I’ll never know what possessed you to to confide in me last fall. I’d only stopped by to see if you and your son wanted to come out and frolic with us on one of the last warm days of the year. You opened the door with a bandage on your forehead and said, “Hi. I had skin cancer. Can you believe it?” You told me that after having your son a small mole had changed just enough to warrant going to the dermatologist. “I couldn’t believe it,” you said. “Aren’t I too young to have cancer?” Your words made my blood run cold because my son was then 5 months old and I had snapped out of the post-baby haze enough to notice that I myself had a new mole. I wasn’t sure when it had appeared but I thought it looked suspicious- a bit evil if truth be told. It lurked under my collarbone, a reddish blob with some dark spots in the middle. I couldn’t prove it but I had a feeling the dark spots were…. growing.
I found a doctor, something I hadn’t needed since our move from Maryland (aside from the midwife). She told me that with moles we look at the ABCDE’s. Asymmetry, borders, color, diameter, evolving. “You’re borderline for concern,” she told me. “Here’s a dermatologist referral if you’d like to follow up.” That was all. It was placed in my hands and I spent the next couple months unconcerned. After the term ended and the holidays passed I found myself finally setting up an appointment at the dermatologist where a tall woman with a unibrow seconded my original assessment. “I don’t like the look of it,” she told me. “I advise you to get rid of it immediately. It’s never worth the worry.” She raised her eyebrow meaningfully. “Oh yes, I’ll make an appointment, shall I?” I told her. I got the feeling that very few people ever disagreed with her. Something about the unibrow combined with the 6 foot frame made her a force to be reckoned with.

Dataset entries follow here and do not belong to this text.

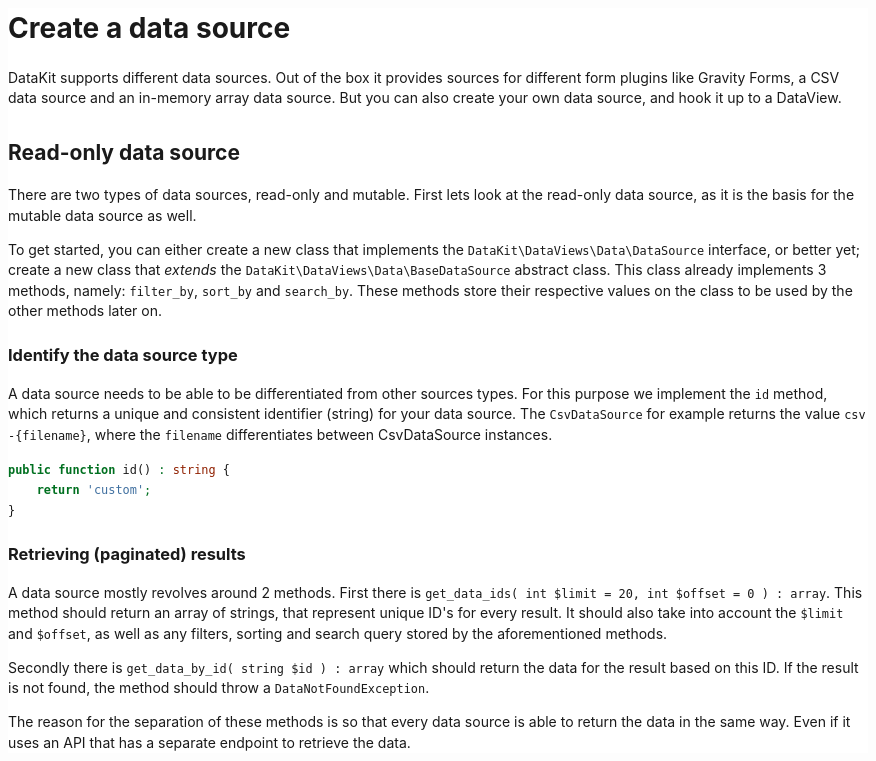 # Create a data source

DataKit supports different data sources. Out of the box it provides sources for different form plugins like Gravity
Forms, a CSV data source and an in-memory array data source. But you can also create your own data source, and hook it
up to a DataView.

## Read-only data source

There are two types of data sources, read-only and mutable. First lets look at the read-only data source, as it is the
basis for the mutable data source as well.

To get started, you can either create a new class that implements the `DataKit\DataViews\Data\DataSource` interface, or
better yet; create a new class that *extends* the `DataKit\DataViews\Data\BaseDataSource` abstract class. This class
already implements 3 methods, namely: `filter_by`, `sort_by` and `search_by`. These methods store their respective
values on the class to be used by the other methods later on.

### Identify the data source type

A data source needs to be able to be differentiated from other sources types. For this purpose we implement the `id`
method, which returns a unique and consistent identifier (string) for your data source. The `CsvDataSource` for example
returns the value `csv-{filename}`, where the `filename` differentiates between CsvDataSource instances.

```php
public function id() : string {
    return 'custom';
}
```

### Retrieving (paginated) results

A data source mostly revolves around 2 methods. First there
is `get_data_ids( int $limit = 20, int $offset = 0 ) : array`.
This method should return an array of strings, that represent unique ID's for every result. It should also take into
account the `$limit` and `$offset`, as well as any filters, sorting and search query stored by the aforementioned
methods.

Secondly there is `get_data_by_id( string $id ) : array` which should return the data for the result based on this ID.
If the result is not found, the method should throw a `DataNotFoundException`.

The reason for the separation of these methods is so that every data source is able to return the data in the same way.
Even if it uses an API that has a separate endpoint to retrieve the data.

Three weeks after the removal of the mole I found myself sitting on a surgery table while a lovely surgeon patted my knee and tears ran down my face. “Stage 1,” he repeated. “You are so lucky- it was a melanoma- but it we caught it at stage 1.” Of course I knew it was a possibility. It’s why I’d gone in after all. And yet hearing the words out loud caused a flood of emotion that was completely unexpected. Relief was the prominent feeling but also fear for what might have happened if I hadn’t taken the time to be checked out. A dramatic image of my two tiny children standing with my husband in an alternate reality where they were suddenly motherless, and he widowed, came to mind. The assistant brought me tissues and a glass of water. My hands became so cold I couldn’t feel them for the rest of the day. I took a breath, got a grip, and drove home to tell my husband that 34 year olds can get cancer just as easy as pie.

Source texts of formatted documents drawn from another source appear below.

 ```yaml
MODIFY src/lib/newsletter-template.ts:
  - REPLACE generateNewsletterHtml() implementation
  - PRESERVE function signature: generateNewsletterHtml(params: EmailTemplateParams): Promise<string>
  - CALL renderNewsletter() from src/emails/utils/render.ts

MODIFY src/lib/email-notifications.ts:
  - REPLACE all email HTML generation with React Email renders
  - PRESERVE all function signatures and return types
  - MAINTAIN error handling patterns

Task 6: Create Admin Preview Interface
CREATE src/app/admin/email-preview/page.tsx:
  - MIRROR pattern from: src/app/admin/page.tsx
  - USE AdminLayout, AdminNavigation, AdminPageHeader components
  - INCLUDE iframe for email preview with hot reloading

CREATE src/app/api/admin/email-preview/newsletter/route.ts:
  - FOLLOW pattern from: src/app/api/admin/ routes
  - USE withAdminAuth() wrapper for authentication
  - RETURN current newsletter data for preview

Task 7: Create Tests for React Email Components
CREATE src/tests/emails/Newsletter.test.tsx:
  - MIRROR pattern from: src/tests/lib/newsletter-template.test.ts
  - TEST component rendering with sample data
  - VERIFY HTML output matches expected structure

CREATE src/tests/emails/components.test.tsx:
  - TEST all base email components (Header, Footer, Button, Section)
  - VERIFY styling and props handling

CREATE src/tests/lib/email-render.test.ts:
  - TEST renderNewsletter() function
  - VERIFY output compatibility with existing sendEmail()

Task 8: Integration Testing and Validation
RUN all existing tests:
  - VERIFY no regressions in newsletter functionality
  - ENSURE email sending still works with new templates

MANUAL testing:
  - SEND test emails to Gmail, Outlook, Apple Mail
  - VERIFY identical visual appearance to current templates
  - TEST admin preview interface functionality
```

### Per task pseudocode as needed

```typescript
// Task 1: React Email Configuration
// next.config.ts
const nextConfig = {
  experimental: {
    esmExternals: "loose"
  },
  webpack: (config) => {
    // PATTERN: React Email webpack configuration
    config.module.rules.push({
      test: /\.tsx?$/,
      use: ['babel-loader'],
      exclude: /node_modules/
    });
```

It’s not over. I’ll need to go in again for another surgery in April where they will cut a wide margin around the cancer site. They will stitch me up again, send me on my way and we will all hope that the results come back clean and tidy.

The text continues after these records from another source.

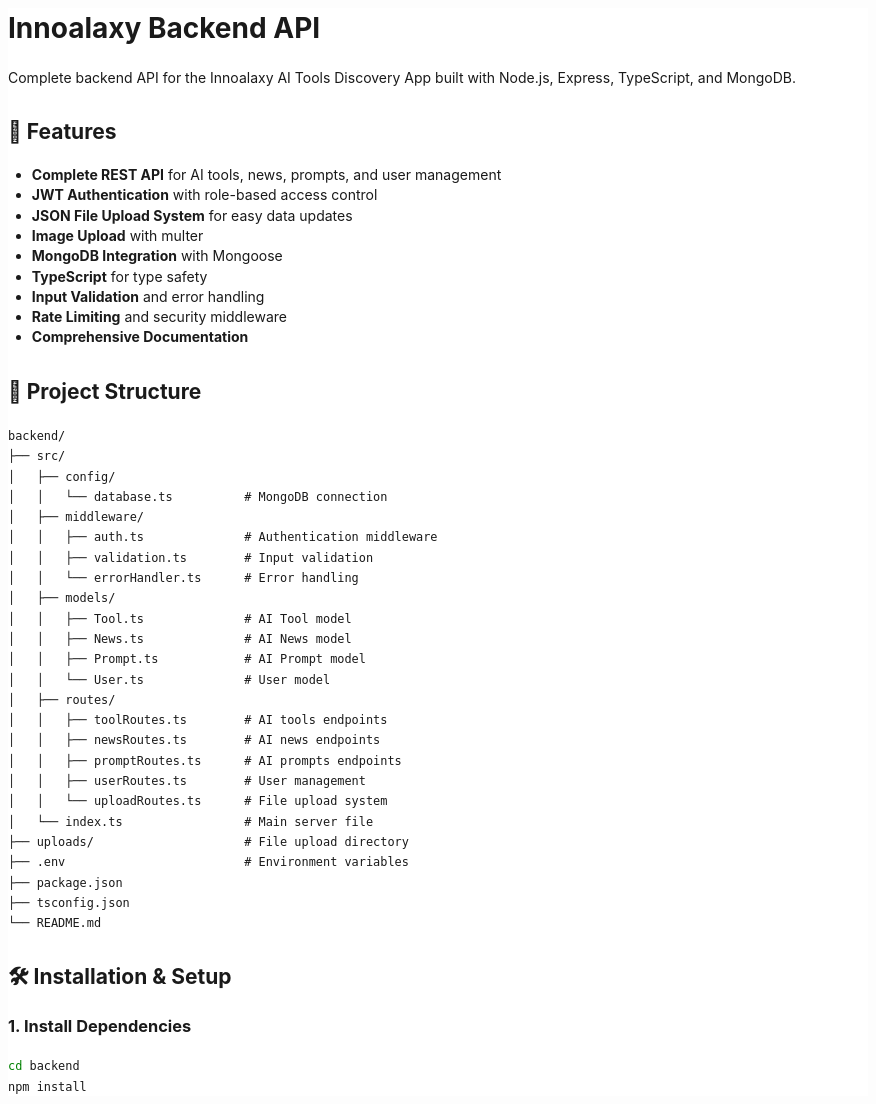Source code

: # Innoalaxy Backend API

Complete backend API for the Innoalaxy AI Tools Discovery App built with Node.js, Express, TypeScript, and MongoDB.

## 🚀 Features

- **Complete REST API** for AI tools, news, prompts, and user management
- **JWT Authentication** with role-based access control
- **JSON File Upload System** for easy data updates
- **Image Upload** with multer
- **MongoDB Integration** with Mongoose
- **TypeScript** for type safety
- **Input Validation** and error handling
- **Rate Limiting** and security middleware
- **Comprehensive Documentation**

## 📁 Project Structure

```
backend/
├── src/
│   ├── config/
│   │   └── database.ts          # MongoDB connection
│   ├── middleware/
│   │   ├── auth.ts              # Authentication middleware
│   │   ├── validation.ts        # Input validation
│   │   └── errorHandler.ts      # Error handling
│   ├── models/
│   │   ├── Tool.ts              # AI Tool model
│   │   ├── News.ts              # AI News model
│   │   ├── Prompt.ts            # AI Prompt model
│   │   └── User.ts              # User model
│   ├── routes/
│   │   ├── toolRoutes.ts        # AI tools endpoints
│   │   ├── newsRoutes.ts        # AI news endpoints
│   │   ├── promptRoutes.ts      # AI prompts endpoints
│   │   ├── userRoutes.ts        # User management
│   │   └── uploadRoutes.ts      # File upload system
│   └── index.ts                 # Main server file
├── uploads/                     # File upload directory
├── .env                         # Environment variables
├── package.json
├── tsconfig.json
└── README.md
```

## 🛠️ Installation & Setup

### 1. Install Dependencies
```bash
cd backend
npm install
```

So neighbor, you may have saved my life. At the very least you caused an awareness that moles can be some scary shit. I can’t thank you enough for trusting me. I can’t thank you enough for telling me something that must have still been hard to say out loud. It is uncanny that two moms living side by side on a rural Maryland road found ourselves with evolving post-birth moles. It is especially uncanny that you took a moment to bring this awareness into being.
The moral should be clear but in case it isn’t….. get your moles checked out. Check your children and check your partners. And if they find something scary don’t be afraid to talk about it. You might save a life.